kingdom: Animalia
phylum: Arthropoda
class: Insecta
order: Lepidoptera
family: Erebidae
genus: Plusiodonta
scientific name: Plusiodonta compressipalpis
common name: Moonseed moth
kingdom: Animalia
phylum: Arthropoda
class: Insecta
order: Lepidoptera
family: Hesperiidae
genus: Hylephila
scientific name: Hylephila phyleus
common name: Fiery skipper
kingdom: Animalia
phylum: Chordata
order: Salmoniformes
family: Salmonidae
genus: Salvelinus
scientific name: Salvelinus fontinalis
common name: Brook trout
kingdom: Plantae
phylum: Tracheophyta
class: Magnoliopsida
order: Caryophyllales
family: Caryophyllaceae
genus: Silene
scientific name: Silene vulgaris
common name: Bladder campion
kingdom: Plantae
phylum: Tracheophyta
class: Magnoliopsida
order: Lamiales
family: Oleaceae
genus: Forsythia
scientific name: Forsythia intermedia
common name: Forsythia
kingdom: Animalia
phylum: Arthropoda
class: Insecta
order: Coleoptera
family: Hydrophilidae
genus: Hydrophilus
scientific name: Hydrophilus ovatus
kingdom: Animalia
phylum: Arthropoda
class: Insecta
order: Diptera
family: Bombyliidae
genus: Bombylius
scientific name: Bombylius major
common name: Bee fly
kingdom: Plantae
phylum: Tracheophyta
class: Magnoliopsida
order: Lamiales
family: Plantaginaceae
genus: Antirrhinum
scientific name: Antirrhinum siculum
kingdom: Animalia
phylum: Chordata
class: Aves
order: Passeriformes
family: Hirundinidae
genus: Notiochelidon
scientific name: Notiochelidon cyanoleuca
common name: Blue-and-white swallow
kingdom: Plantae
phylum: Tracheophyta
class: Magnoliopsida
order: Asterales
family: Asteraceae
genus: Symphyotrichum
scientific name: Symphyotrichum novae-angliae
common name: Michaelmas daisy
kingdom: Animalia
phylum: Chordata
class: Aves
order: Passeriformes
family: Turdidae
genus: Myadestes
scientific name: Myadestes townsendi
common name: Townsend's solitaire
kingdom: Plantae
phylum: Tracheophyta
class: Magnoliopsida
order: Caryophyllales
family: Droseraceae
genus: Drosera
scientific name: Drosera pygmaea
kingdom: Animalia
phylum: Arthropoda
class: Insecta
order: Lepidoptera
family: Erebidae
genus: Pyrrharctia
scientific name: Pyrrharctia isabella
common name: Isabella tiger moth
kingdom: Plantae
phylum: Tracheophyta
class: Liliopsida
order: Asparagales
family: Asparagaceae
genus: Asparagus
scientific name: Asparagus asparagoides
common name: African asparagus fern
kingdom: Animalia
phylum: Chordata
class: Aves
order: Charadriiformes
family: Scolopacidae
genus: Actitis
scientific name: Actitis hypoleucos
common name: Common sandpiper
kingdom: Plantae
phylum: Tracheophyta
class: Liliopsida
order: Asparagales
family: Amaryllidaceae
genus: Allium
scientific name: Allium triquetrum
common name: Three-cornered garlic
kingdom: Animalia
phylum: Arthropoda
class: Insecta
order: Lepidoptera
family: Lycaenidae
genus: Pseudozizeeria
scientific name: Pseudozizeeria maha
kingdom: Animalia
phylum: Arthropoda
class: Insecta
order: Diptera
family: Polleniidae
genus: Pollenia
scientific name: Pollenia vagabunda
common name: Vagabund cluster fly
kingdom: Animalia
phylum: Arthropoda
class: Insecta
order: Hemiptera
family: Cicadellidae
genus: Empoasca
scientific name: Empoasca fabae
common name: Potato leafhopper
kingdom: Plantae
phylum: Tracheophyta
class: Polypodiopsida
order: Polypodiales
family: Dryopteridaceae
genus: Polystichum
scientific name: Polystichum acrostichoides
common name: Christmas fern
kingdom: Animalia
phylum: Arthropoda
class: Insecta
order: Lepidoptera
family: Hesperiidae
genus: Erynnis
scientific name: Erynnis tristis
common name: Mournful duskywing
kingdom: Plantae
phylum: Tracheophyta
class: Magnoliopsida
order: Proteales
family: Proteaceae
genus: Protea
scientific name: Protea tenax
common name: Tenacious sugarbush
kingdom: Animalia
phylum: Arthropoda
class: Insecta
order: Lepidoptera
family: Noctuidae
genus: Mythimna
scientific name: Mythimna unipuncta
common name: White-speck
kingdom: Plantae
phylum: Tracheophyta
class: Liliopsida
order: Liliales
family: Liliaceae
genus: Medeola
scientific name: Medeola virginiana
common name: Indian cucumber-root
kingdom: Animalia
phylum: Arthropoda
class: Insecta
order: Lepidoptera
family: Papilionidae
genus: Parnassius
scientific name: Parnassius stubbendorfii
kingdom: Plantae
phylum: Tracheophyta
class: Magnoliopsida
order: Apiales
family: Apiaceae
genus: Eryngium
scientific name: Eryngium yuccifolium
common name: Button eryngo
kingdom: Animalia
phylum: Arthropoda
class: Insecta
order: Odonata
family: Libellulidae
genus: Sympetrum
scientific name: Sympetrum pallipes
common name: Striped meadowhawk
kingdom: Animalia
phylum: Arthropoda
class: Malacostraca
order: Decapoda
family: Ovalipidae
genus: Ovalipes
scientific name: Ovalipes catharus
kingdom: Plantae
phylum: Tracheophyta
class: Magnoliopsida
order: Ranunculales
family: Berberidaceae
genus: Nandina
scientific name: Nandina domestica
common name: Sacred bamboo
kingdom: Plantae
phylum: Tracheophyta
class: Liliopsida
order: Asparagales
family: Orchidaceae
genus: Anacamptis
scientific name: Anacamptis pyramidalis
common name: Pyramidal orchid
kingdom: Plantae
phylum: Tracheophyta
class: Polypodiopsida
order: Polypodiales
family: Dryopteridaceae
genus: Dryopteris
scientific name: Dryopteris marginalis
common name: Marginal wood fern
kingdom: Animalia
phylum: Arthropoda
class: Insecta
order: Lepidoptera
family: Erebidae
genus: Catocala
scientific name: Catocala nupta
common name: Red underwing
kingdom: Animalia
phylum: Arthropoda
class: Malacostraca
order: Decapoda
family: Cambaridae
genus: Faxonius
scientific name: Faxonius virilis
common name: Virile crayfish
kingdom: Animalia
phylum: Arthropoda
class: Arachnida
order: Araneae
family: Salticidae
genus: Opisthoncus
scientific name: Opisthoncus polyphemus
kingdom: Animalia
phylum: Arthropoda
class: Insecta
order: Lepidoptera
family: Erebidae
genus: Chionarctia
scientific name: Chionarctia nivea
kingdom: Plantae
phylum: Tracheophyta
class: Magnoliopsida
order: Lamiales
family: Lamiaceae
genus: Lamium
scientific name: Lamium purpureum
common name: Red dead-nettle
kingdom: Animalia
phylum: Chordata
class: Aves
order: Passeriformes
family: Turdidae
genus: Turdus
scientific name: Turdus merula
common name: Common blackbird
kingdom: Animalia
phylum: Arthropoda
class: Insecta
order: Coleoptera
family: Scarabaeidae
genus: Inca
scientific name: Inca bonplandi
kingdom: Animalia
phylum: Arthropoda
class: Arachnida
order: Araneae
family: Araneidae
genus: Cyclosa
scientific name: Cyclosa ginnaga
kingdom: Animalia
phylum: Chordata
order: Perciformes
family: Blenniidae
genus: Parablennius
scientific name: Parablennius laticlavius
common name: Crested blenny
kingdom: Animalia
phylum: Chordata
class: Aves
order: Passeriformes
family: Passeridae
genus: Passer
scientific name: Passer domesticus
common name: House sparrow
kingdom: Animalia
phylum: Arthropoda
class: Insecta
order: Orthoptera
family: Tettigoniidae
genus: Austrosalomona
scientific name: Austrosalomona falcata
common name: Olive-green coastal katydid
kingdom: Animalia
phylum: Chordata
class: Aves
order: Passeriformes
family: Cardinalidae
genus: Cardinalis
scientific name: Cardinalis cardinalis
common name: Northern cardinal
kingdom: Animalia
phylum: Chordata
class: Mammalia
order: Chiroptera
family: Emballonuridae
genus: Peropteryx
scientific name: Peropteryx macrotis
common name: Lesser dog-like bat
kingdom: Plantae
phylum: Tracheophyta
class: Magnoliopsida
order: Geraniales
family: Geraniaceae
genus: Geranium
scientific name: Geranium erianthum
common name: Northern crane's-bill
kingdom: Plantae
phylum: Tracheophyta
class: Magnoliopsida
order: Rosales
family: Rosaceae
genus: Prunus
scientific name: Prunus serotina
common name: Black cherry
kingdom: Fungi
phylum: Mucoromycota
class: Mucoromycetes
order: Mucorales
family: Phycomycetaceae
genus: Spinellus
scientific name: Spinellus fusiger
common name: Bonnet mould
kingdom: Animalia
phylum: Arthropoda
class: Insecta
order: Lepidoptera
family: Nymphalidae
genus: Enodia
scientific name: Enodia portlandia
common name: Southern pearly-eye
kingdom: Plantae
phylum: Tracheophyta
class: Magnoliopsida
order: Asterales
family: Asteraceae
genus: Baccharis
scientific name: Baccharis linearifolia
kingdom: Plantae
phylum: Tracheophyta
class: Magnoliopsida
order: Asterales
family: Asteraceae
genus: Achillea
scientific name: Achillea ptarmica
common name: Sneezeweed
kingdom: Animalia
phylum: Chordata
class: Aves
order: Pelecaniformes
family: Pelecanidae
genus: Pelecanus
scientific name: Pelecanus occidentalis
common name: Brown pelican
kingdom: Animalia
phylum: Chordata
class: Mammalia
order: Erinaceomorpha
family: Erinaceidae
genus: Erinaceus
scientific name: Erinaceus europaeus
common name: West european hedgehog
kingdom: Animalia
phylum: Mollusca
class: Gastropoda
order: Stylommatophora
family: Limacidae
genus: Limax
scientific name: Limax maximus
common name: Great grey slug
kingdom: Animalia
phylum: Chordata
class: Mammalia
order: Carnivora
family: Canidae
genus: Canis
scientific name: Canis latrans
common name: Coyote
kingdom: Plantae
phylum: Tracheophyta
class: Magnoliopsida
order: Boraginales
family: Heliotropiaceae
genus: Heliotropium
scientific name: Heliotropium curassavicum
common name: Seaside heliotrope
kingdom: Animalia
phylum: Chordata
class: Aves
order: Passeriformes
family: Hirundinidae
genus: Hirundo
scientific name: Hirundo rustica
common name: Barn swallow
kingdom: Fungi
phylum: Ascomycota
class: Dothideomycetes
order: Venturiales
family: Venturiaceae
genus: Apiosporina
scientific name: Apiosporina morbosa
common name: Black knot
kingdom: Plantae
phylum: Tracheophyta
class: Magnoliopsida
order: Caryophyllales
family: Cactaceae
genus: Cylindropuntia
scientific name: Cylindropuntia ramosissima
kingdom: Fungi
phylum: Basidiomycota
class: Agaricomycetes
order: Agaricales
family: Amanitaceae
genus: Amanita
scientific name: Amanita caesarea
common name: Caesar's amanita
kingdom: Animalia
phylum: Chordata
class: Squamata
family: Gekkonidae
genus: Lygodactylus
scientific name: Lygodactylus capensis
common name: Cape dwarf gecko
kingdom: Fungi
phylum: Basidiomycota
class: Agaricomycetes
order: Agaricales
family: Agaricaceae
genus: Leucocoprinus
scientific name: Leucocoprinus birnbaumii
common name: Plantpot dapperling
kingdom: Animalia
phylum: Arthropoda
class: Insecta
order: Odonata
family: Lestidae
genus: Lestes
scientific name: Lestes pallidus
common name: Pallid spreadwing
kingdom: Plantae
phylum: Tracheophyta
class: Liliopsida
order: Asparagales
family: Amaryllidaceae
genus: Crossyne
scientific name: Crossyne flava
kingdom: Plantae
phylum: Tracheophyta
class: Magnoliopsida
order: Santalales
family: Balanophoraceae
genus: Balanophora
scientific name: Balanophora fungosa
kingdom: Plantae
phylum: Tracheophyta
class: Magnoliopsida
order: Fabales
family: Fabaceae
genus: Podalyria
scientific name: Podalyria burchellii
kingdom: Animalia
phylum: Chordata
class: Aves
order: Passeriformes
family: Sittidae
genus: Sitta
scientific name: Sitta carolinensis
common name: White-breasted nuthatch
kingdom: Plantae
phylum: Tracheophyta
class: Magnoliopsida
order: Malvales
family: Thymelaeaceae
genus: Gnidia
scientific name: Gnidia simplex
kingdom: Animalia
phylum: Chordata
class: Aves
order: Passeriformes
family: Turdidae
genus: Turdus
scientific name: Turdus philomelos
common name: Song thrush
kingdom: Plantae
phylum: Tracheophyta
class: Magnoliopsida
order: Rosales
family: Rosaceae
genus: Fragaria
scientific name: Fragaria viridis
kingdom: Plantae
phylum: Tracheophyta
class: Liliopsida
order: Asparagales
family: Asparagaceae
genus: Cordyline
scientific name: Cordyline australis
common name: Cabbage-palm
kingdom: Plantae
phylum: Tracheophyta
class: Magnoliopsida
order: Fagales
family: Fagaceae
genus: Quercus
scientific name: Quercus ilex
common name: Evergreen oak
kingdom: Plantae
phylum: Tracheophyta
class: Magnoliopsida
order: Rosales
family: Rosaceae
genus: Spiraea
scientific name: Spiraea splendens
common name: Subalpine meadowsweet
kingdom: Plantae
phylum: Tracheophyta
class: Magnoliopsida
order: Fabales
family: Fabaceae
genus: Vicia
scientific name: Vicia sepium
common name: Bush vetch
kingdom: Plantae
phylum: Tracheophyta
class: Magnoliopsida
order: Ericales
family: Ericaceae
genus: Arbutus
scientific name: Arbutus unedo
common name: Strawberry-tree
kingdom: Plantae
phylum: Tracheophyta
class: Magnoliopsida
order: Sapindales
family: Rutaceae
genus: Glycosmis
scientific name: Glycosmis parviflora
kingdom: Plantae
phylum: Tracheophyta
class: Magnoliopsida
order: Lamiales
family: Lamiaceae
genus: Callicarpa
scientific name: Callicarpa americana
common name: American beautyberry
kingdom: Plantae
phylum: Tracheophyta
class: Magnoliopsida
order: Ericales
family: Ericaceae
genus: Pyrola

┄┄┄┄┄┄

§ DESCRIPTION OF THE TASK:
Convert the material into a two-column CSV with the headers field and value, one row per line, putting each value in its own quoted field with any line breaks turned into spaces. Begin at the line that has "genus: Sitta" and stop after the line that has "scientific name: Fragaria viridis".

§ RESPONSE:
field,value
"genus:","Sitta"
"scientific name:","Sitta carolinensis"
"common name:","White-breasted nuthatch"
"kingdom:","Plantae"
"phylum:","Tracheophyta"
"class:","Magnoliopsida"
"order:","Malvales"
"family:","Thymelaeaceae"
"genus:","Gnidia"
"scientific name:","Gnidia simplex"
"kingdom:","Animalia"
"phylum:","Chordata"
"class:","Aves"
"order:","Passeriformes"
"family:","Turdidae"
"genus:","Turdus"
"scientific name:","Turdus philomelos"
"common name:","Song thrush"
"kingdom:","Plantae"
"phylum:","Tracheophyta"
"class:","Magnoliopsida"
"order:","Rosales"
"family:","Rosaceae"
"genus:","Fragaria"
"scientific name:","Fragaria viridis"